◆ Brief
Recreate the listing that follows line for line, without pictures.

====

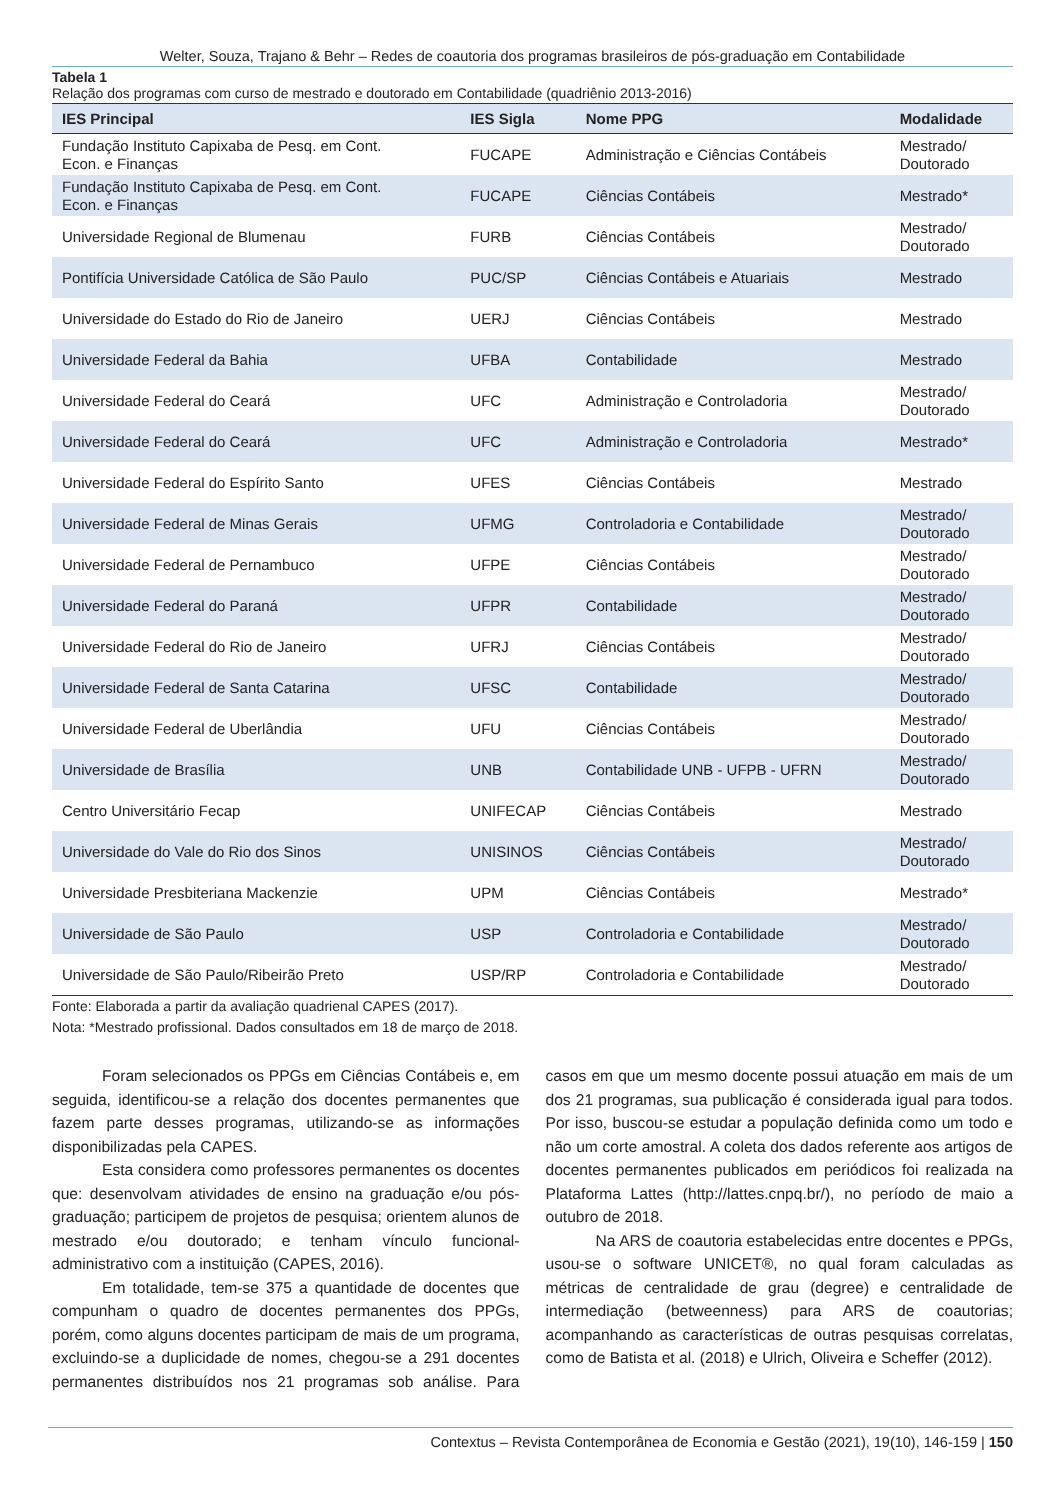Welter, Souza, Trajano & Behr – Redes de coautoria dos programas brasileiros de pós-graduação em Contabilidade
Tabela 1
Relação dos programas com curso de mestrado e doutorado em Contabilidade (quadriênio 2013-2016)
| IES Principal | IES Sigla | Nome PPG | Modalidade |
| --- | --- | --- | --- |
| Fundação Instituto Capixaba de Pesq. em Cont. Econ. e Finanças | FUCAPE | Administração e Ciências Contábeis | Mestrado/ Doutorado |
| Fundação Instituto Capixaba de Pesq. em Cont. Econ. e Finanças | FUCAPE | Ciências Contábeis | Mestrado* |
| Universidade Regional de Blumenau | FURB | Ciências Contábeis | Mestrado/ Doutorado |
| Pontifícia Universidade Católica de São Paulo | PUC/SP | Ciências Contábeis e Atuariais | Mestrado |
| Universidade do Estado do Rio de Janeiro | UERJ | Ciências Contábeis | Mestrado |
| Universidade Federal da Bahia | UFBA | Contabilidade | Mestrado |
| Universidade Federal do Ceará | UFC | Administração e Controladoria | Mestrado/ Doutorado |
| Universidade Federal do Ceará | UFC | Administração e Controladoria | Mestrado* |
| Universidade Federal do Espírito Santo | UFES | Ciências Contábeis | Mestrado |
| Universidade Federal de Minas Gerais | UFMG | Controladoria e Contabilidade | Mestrado/ Doutorado |
| Universidade Federal de Pernambuco | UFPE | Ciências Contábeis | Mestrado/ Doutorado |
| Universidade Federal do Paraná | UFPR | Contabilidade | Mestrado/ Doutorado |
| Universidade Federal do Rio de Janeiro | UFRJ | Ciências Contábeis | Mestrado/ Doutorado |
| Universidade Federal de Santa Catarina | UFSC | Contabilidade | Mestrado/ Doutorado |
| Universidade Federal de Uberlândia | UFU | Ciências Contábeis | Mestrado/ Doutorado |
| Universidade de Brasília | UNB | Contabilidade UNB - UFPB - UFRN | Mestrado/ Doutorado |
| Centro Universitário Fecap | UNIFECAP | Ciências Contábeis | Mestrado |
| Universidade do Vale do Rio dos Sinos | UNISINOS | Ciências Contábeis | Mestrado/ Doutorado |
| Universidade Presbiteriana Mackenzie | UPM | Ciências Contábeis | Mestrado* |
| Universidade de São Paulo | USP | Controladoria e Contabilidade | Mestrado/ Doutorado |
| Universidade de São Paulo/Ribeirão Preto | USP/RP | Controladoria e Contabilidade | Mestrado/ Doutorado |
Fonte: Elaborada a partir da avaliação quadrienal CAPES (2017).
Nota: *Mestrado profissional. Dados consultados em 18 de março de 2018.
Foram selecionados os PPGs em Ciências Contábeis e, em seguida, identificou-se a relação dos docentes permanentes que fazem parte desses programas, utilizando-se as informações disponibilizadas pela CAPES.
Esta considera como professores permanentes os docentes que: desenvolvam atividades de ensino na graduação e/ou pós-graduação; participem de projetos de pesquisa; orientem alunos de mestrado e/ou doutorado; e tenham vínculo funcional-administrativo com a instituição (CAPES, 2016).
Em totalidade, tem-se 375 a quantidade de docentes que compunham o quadro de docentes permanentes dos PPGs, porém, como alguns docentes participam de mais de um programa, excluindo-se a duplicidade de nomes, chegou-se a 291 docentes permanentes distribuídos nos 21 programas sob análise. Para casos em que um mesmo docente possui atuação em mais de um dos 21 programas, sua publicação é considerada igual para todos. Por isso, buscou-se estudar a população definida como um todo e não um corte amostral. A coleta dos dados referente aos artigos de docentes permanentes publicados em periódicos foi realizada na Plataforma Lattes (http://lattes.cnpq.br/), no período de maio a outubro de 2018.
Na ARS de coautoria estabelecidas entre docentes e PPGs, usou-se o software UNICET®, no qual foram calculadas as métricas de centralidade de grau (degree) e centralidade de intermediação (betweenness) para ARS de coautorias; acompanhando as características de outras pesquisas correlatas, como de Batista et al. (2018) e Ulrich, Oliveira e Scheffer (2012).
Contextus – Revista Contemporânea de Economia e Gestão (2021), 19(10), 146-159 | 150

====

◆ Solution to this exercise
Welter, Souza, Trajano & Behr – Redes de coautoria dos programas brasileiros de pós-graduação em Contabilidade
Tabela 1
Relação dos programas com curso de mestrado e doutorado em Contabilidade (quadriênio 2013-2016)
| IES Principal | IES Sigla | Nome PPG | Modalidade |
| --- | --- | --- | --- |
| Fundação Instituto Capixaba de Pesq. em Cont. Econ. e Finanças | FUCAPE | Administração e Ciências Contábeis | Mestrado/ Doutorado |
| Fundação Instituto Capixaba de Pesq. em Cont. Econ. e Finanças | FUCAPE | Ciências Contábeis | Mestrado* |
| Universidade Regional de Blumenau | FURB | Ciências Contábeis | Mestrado/ Doutorado |
| Pontifícia Universidade Católica de São Paulo | PUC/SP | Ciências Contábeis e Atuariais | Mestrado |
| Universidade do Estado do Rio de Janeiro | UERJ | Ciências Contábeis | Mestrado |
| Universidade Federal da Bahia | UFBA | Contabilidade | Mestrado |
| Universidade Federal do Ceará | UFC | Administração e Controladoria | Mestrado/ Doutorado |
| Universidade Federal do Ceará | UFC | Administração e Controladoria | Mestrado* |
| Universidade Federal do Espírito Santo | UFES | Ciências Contábeis | Mestrado |
| Universidade Federal de Minas Gerais | UFMG | Controladoria e Contabilidade | Mestrado/ Doutorado |
| Universidade Federal de Pernambuco | UFPE | Ciências Contábeis | Mestrado/ Doutorado |
| Universidade Federal do Paraná | UFPR | Contabilidade | Mestrado/ Doutorado |
| Universidade Federal do Rio de Janeiro | UFRJ | Ciências Contábeis | Mestrado/ Doutorado |
| Universidade Federal de Santa Catarina | UFSC | Contabilidade | Mestrado/ Doutorado |
| Universidade Federal de Uberlândia | UFU | Ciências Contábeis | Mestrado/ Doutorado |
| Universidade de Brasília | UNB | Contabilidade UNB - UFPB - UFRN | Mestrado/ Doutorado |
| Centro Universitário Fecap | UNIFECAP | Ciências Contábeis | Mestrado |
| Universidade do Vale do Rio dos Sinos | UNISINOS | Ciências Contábeis | Mestrado/ Doutorado |
| Universidade Presbiteriana Mackenzie | UPM | Ciências Contábeis | Mestrado* |
| Universidade de São Paulo | USP | Controladoria e Contabilidade | Mestrado/ Doutorado |
| Universidade de São Paulo/Ribeirão Preto | USP/RP | Controladoria e Contabilidade | Mestrado/ Doutorado |
Fonte: Elaborada a partir da avaliação quadrienal CAPES (2017).
Nota: *Mestrado profissional. Dados consultados em 18 de março de 2018.
Foram selecionados os PPGs em Ciências Contábeis e, em seguida, identificou-se a relação dos docentes permanentes que fazem parte desses programas, utilizando-se as informações disponibilizadas pela CAPES.
Esta considera como professores permanentes os docentes que: desenvolvam atividades de ensino na graduação e/ou pós-graduação; participem de projetos de pesquisa; orientem alunos de mestrado e/ou doutorado; e tenham vínculo funcional-administrativo com a instituição (CAPES, 2016).
Em totalidade, tem-se 375 a quantidade de docentes que compunham o quadro de docentes permanentes dos PPGs, porém, como alguns docentes participam de mais de um programa, excluindo-se a duplicidade de nomes, chegou-se a 291 docentes permanentes distribuídos nos 21 programas sob análise. Para casos em que um mesmo docente possui atuação em mais de um dos 21 programas, sua publicação é considerada igual para todos. Por isso, buscou-se estudar a população definida como um todo e não um corte amostral. A coleta dos dados referente aos artigos de docentes permanentes publicados em periódicos foi realizada na Plataforma Lattes (http://lattes.cnpq.br/), no período de maio a outubro de 2018.
Na ARS de coautoria estabelecidas entre docentes e PPGs, usou-se o software UNICET®, no qual foram calculadas as métricas de centralidade de grau (degree) e centralidade de intermediação (betweenness) para ARS de coautorias; acompanhando as características de outras pesquisas correlatas, como de Batista et al. (2018) e Ulrich, Oliveira e Scheffer (2012).
Contextus – Revista Contemporânea de Economia e Gestão (2021), 19(10), 146-159 | 150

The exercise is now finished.